Retired Oregon Supreme Court Justice Edwin Peterson had this to say about one such story. "It is excellent. The reasons: It is understandable, simply written and extremely well organized."

A series of stories she wrote about Oregon's new criminal code was produced in a booklet and distributed to many Salem-area schools. For that effort, she won a prestigious Silver Gavel Award from the American Bar Association in 1972.

Another series of stories Davies wrote -- this time in the 1980s -- captured the hearts of readers. It covered her travels in 1984 to the Soviet Union with a group of lawyers and judges studying the country's legal system.

In 2000, the Marion County Bar Association presented her its Compton Award, given to a lay person in the community who has provided outstanding service to the bar. In presenting the award, Oregon Supreme Court Justice Paul De Muniz told her that she was a respected journalist and a person who has contributed immensely to the betterment of the justice system, the legal profession and the education of the public.

Davies never rested on her laurels. After nearly three decades with the paper, she was named Employee of the Year for the company in 1995. She ended her career in 2002, taking disability retirement because of her emphysema.

During her retirement, she traveled as much as possible, including a river boat cruise in Austria and Germany and a trip to Italy. She was a frequent concert-goer along the West Coast and reveled in the music of dozens of artists.

Davies also did volunteer work for the Oregon Symphony Association in Salem and the Eco-Earth globe project in Salem Riverfront Park.

Her greatest joy was her connection to the University of Oregon women's basketball program.
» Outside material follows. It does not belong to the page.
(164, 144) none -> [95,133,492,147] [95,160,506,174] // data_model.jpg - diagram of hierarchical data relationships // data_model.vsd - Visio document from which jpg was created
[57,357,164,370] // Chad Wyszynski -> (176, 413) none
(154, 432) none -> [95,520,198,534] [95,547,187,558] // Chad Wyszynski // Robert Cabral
She had season tickets to the games and was approached in 2003 to edit the newsletter published by the Fast Break Club, a booster organization. She wrote about the Ducks until her death.
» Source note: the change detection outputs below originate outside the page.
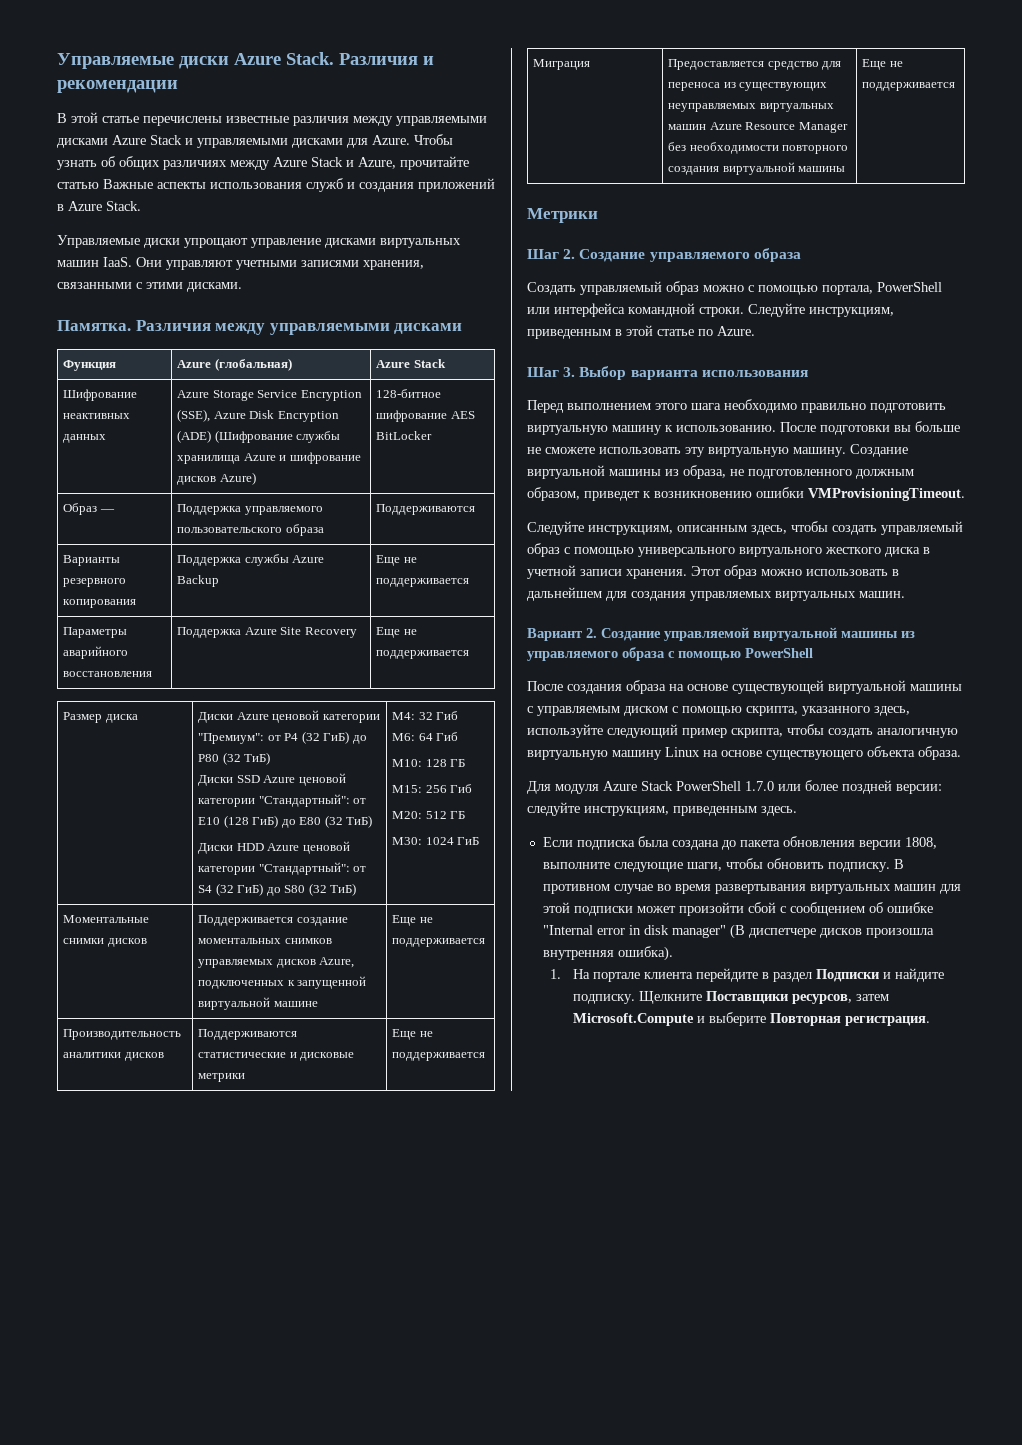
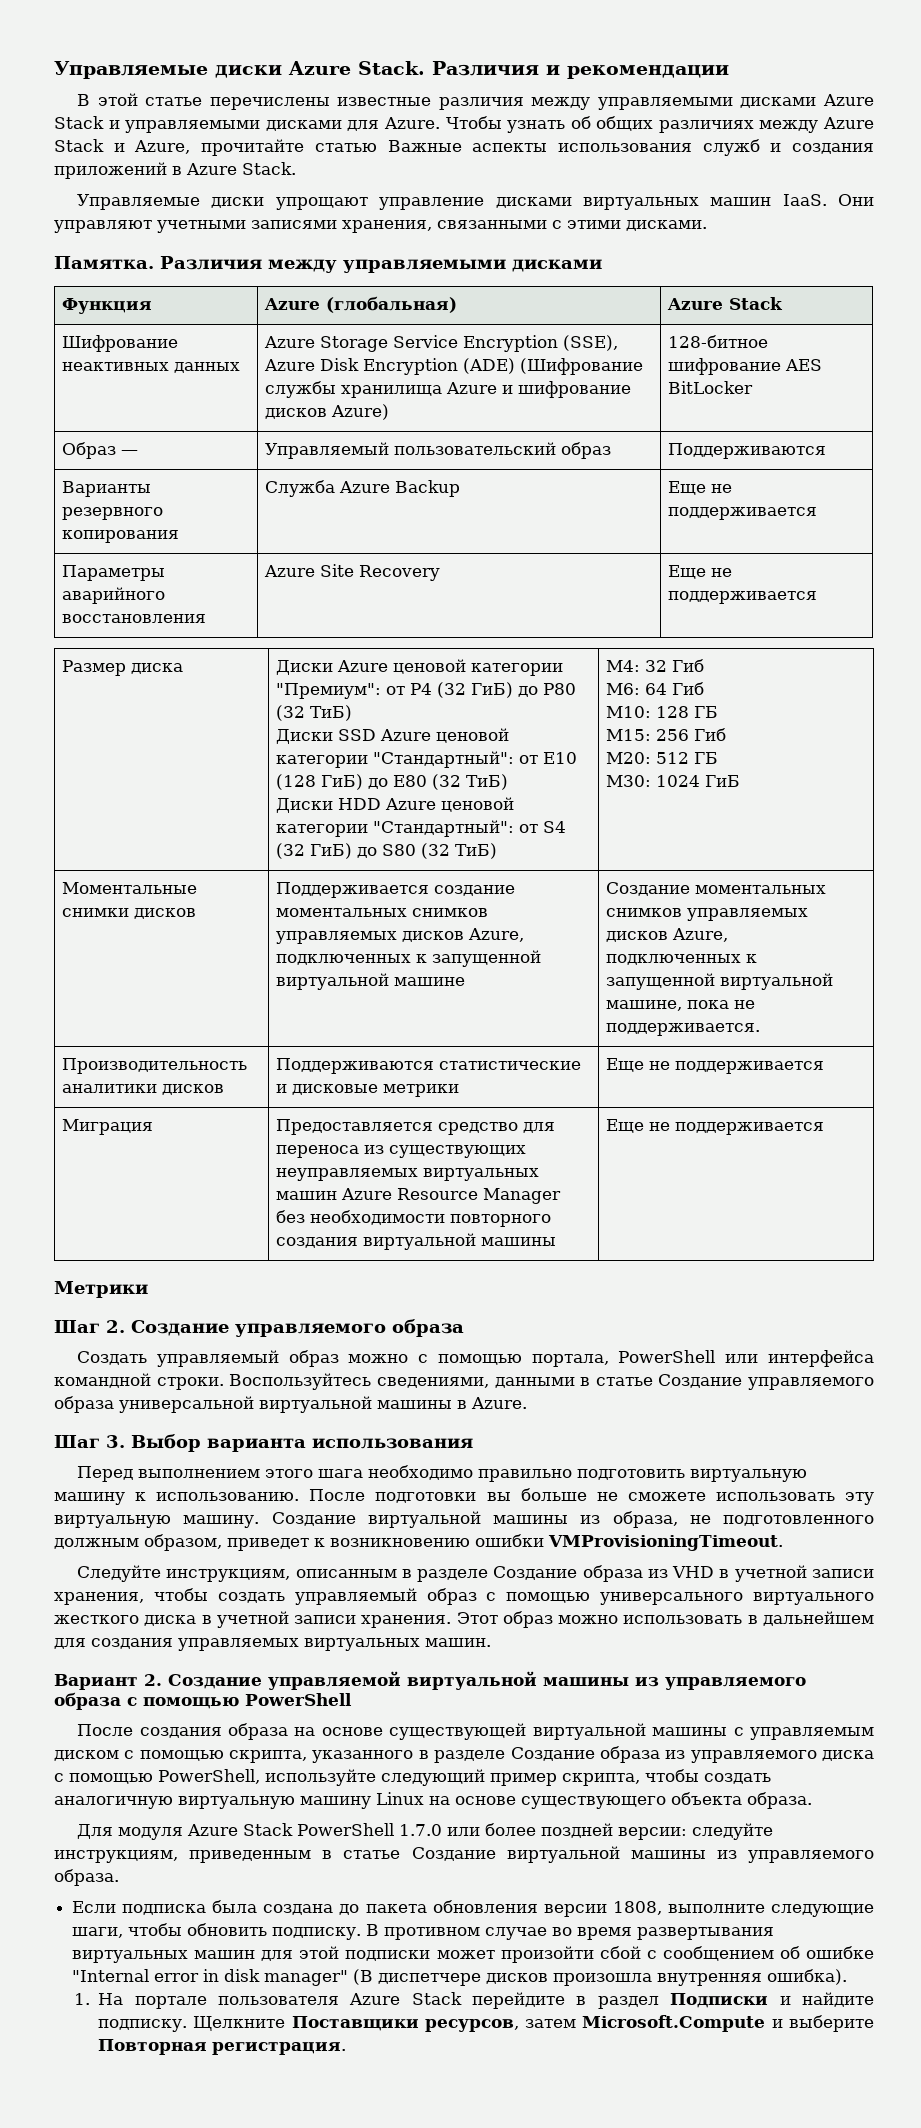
[177,504,323,515] [177,524,324,536] Поддержка управляемого пользовательского образа -> [265,442,612,459] Управляемый пользовательский образ
[177,554,289,566] Поддержка службы -> [265,480,336,497] Служба
[177,627,242,638] Поддержка -> (207, 618) none
[392,915,433,926] [392,938,486,947] Еще не поддерживается -> [606,882,827,896] [606,908,809,921] [606,928,729,942] [606,954,758,965] [606,973,834,990] [606,1000,756,1011] [606,1023,761,1036] Создание моментальных снимков управляемых дисков Azure, подключенных к запущенной виртуальной машине, пока не поддерживается.
[748,303,894,317] [527,325,713,339] Следуйте инструкциям, приведенным в этой статье по -> [229,1373,874,1390] [54,1396,467,1413] Воспользуйтесь сведениями, данными в статье Создание управляемого образа универсальной виртуальной машины в
[751,525,787,535] здесь, -> [401,1565,874,1582] [54,1592,144,1605] в разделе Создание образа из VHD в учетной записи хранения,
[874,706,910,716] здесь, -> [418,1746,874,1763] [54,1769,260,1784] в разделе Создание образа из управляемого диска с помощью PowerShell,
[761,806,797,816] здесь. -> [322,1846,874,1863] [54,1869,119,1886] в статье Создание виртуальной машины из управляемого образа.
[644,972,694,979] клиента -> [217,1992,462,2005] пользователя Azure Stack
Her brother, Patrick O'Dell, ran the Beacon newspaper with several other business ventures in Humboldt County and now owns the Turnbull Wine Cellars in Napa Valley. In the 1970s, he created the first TV guide for owners of satellite dishes.
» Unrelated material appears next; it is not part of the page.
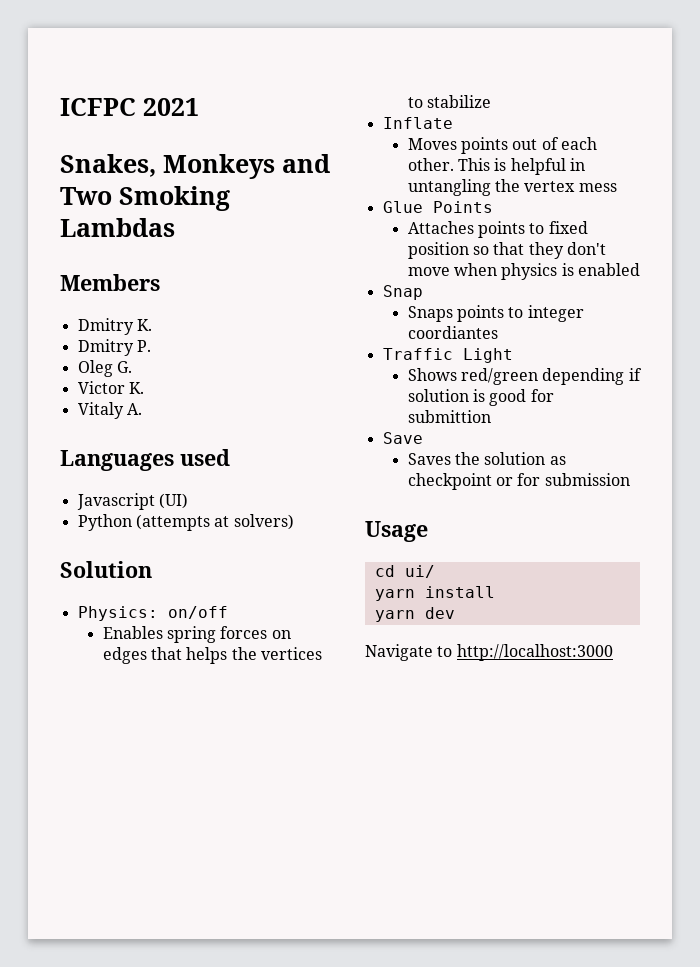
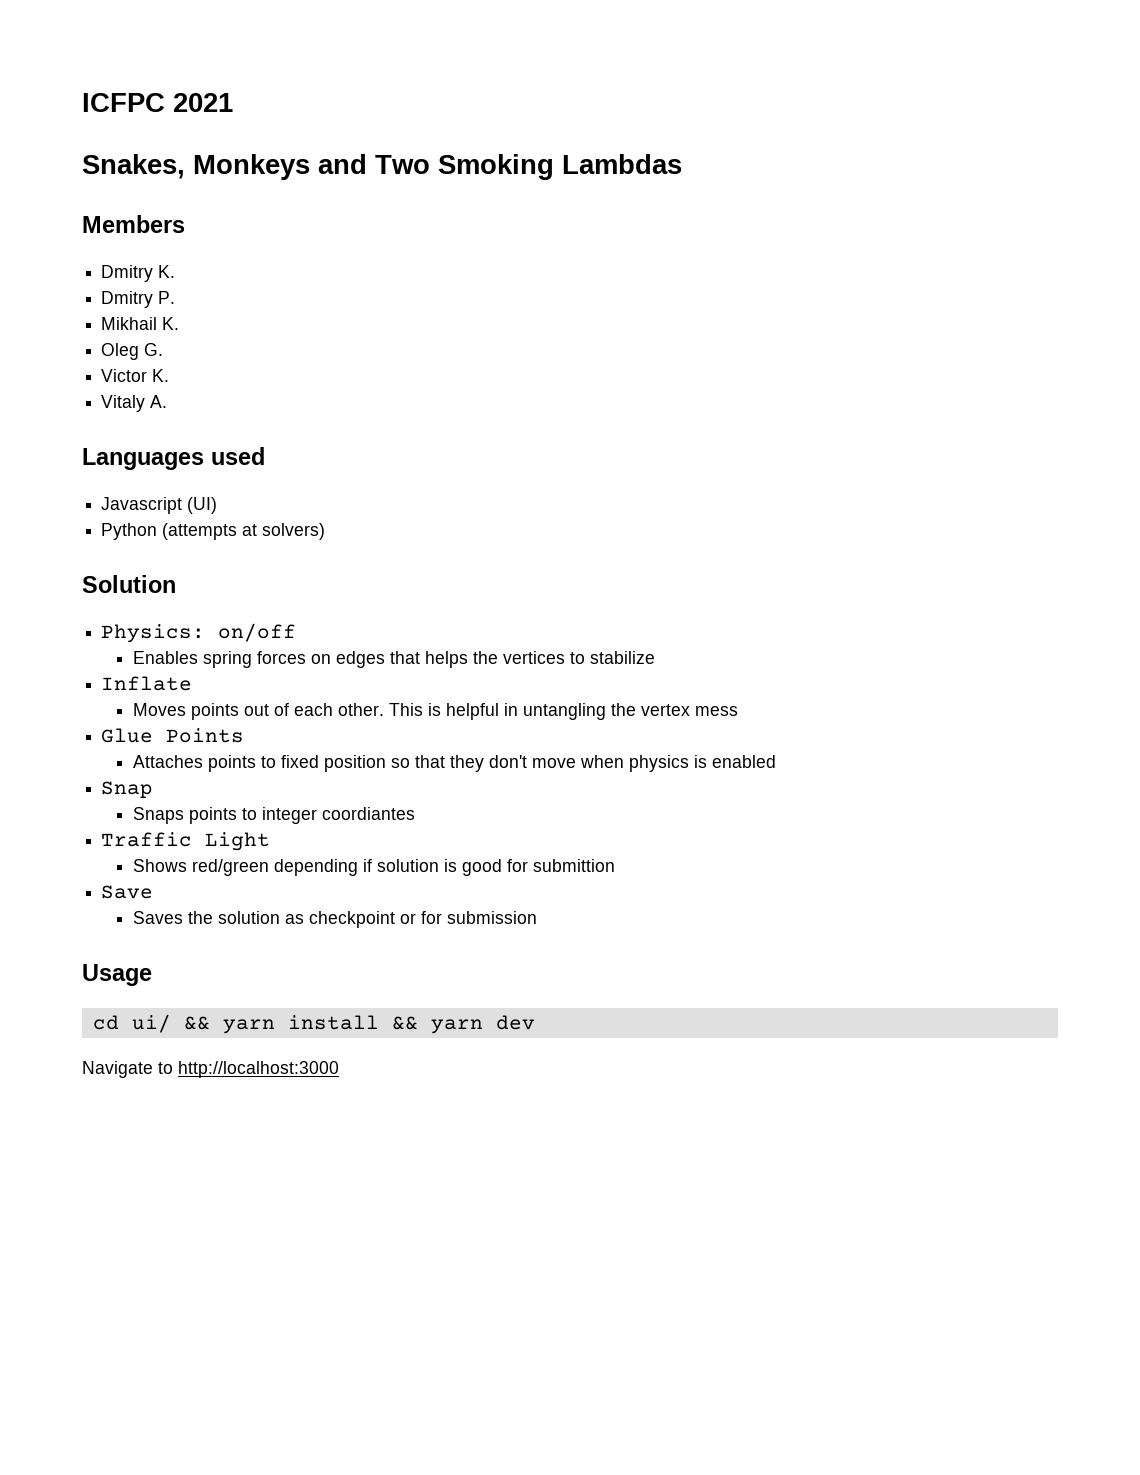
(151, 346) none -> [101,317,180,330] // Mikhail K.
(435, 571) // -> [183,1016,210,1030] &&
(495, 592) // -> [391,1016,418,1030] &&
Their older brother, Robert O'Dell, who was their father's from a former marriage, was a teacher and social worker in London before retiring. Both survive her, along with brother-in-law David Gleeson of London, former husband Dan Davies of Salem, award winning sherpa Candace Reed, traveling companion Cathy Ingalls, and beloved cat Oreo.

A Celebration of Life will be held in Salem in early December. The family suggests in lue of flowers contributions to the Union Gospel Mission, P.O. Box 431, Salem, Oregon 98308, of Salem Friends of Felines, 980 Commercial St. S.E. Salem, Oregon, 97302. Arrangements by Restlawn Funeral Home of Salem, Oregon.